Everyone does it - to different depths

All the companies analyzed carry out a double materiality assessmentbecause they have to. However, the depth, transparency and methodology vary greatly:

  • Only around 20% visualize their results in a matrix (Horváth).

  • Threshold values and justifications often remain opaque.

  • External stakeholders are rarely systematically involved.

A lot of effort, little standardization

Around 77% of the companies sought external help (EuropeanIssuers) with the double materiality assessment to develop the methodology – mostly on the basis of EFRAG guidance and consulting input.

The number of identified Impacts, Risks & Opportunities (IROs) varies greatly: from 5 to over 100, on average around 40.

6 Putting sustainability to the test: who checks what - and how?

The CSRD puts an end to non-binding ESG statements: In future, sustainability reports must be audited on a mandatory basis – initially with limited assurance, later with reasonable assurance.

Almost all reports have already been reviewed

Although the statutory audit requirement was not yet in force in many countries, over 90% of companies had their reports audited voluntarily – mostly by the existing financial auditor (Deloitte, PwC, EY, KPMG). Most audits were carried out with limited assurance – similar to the previous audit of non-financial statements.

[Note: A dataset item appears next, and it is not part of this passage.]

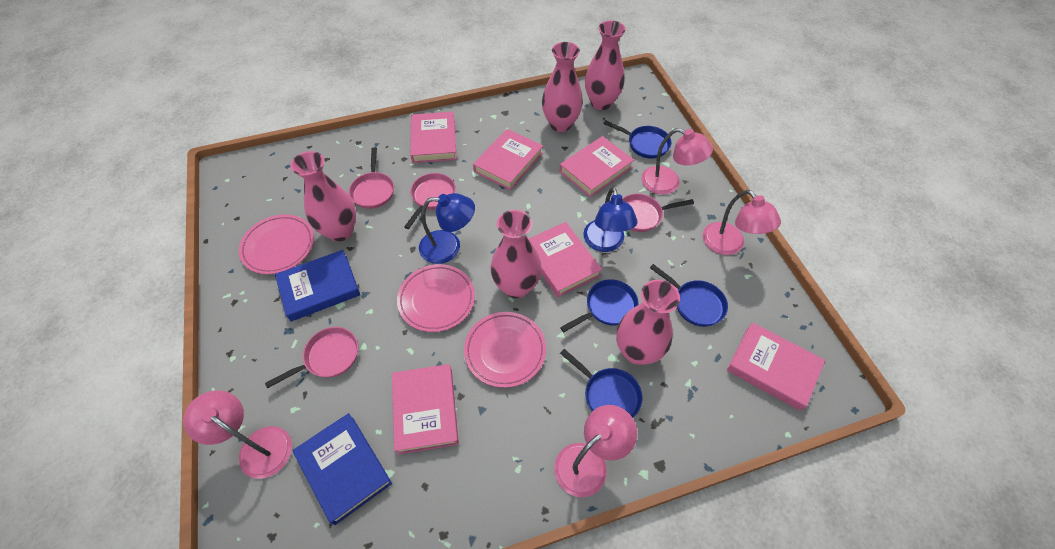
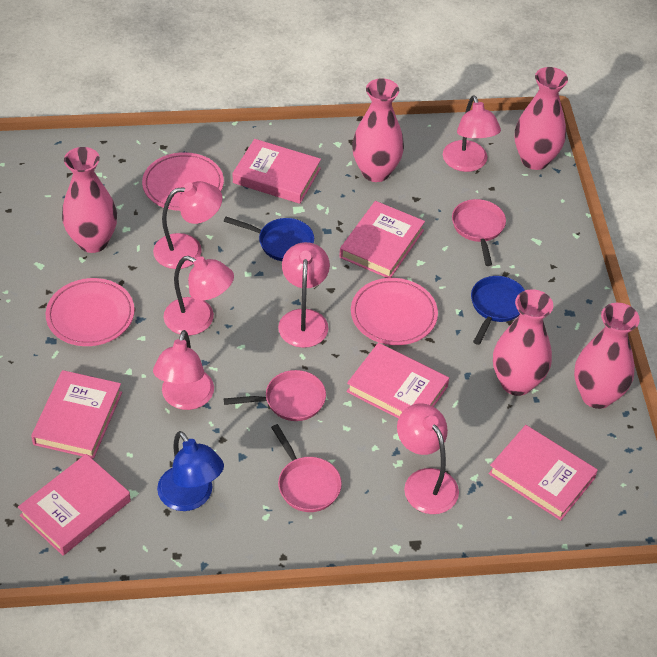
blue book: [275,250,360,321] [293,413,392,525] = 2 -> none = 0
blue lamp: [419,193,475,264] [584,187,637,252] = 2 -> [157,431,224,511] = 1
blue pan: [560,279,639,332] [560,349,642,418] [603,120,671,159] [650,264,728,327] = 4 -> [224,217,314,261] [471,276,525,345] = 2
pink lamp: [183,390,292,479] [554,405,637,497] [641,128,713,194] [703,190,781,255] = 4 -> [153,181,222,269] [153,330,214,410] [164,256,234,335] [278,242,330,348] [397,403,459,514] [443,95,501,172] = 6
pink pan: [265,327,358,388] [349,147,394,209] [404,173,456,229] [622,194,694,232] = 4 -> [224,370,326,421] [271,424,342,512] [452,199,506,266] = 3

Individual companies have already tested Reasonable Assurance, especially for climate data or selected KPIs.

Frequent test notes

  • Uncertainties in Scope 3 emissions

  • Methodological questions on materiality assessment

  • Data quality in the supply chain

Nevertheless, not a single report received a “failure verdict”.

Audit practice is developing. Uniform European standards (e.g. ISSA 5000) are still lacking. The following applies to companies: working with structured data and clear processes at an early stage avoids conflicts later on in the audit.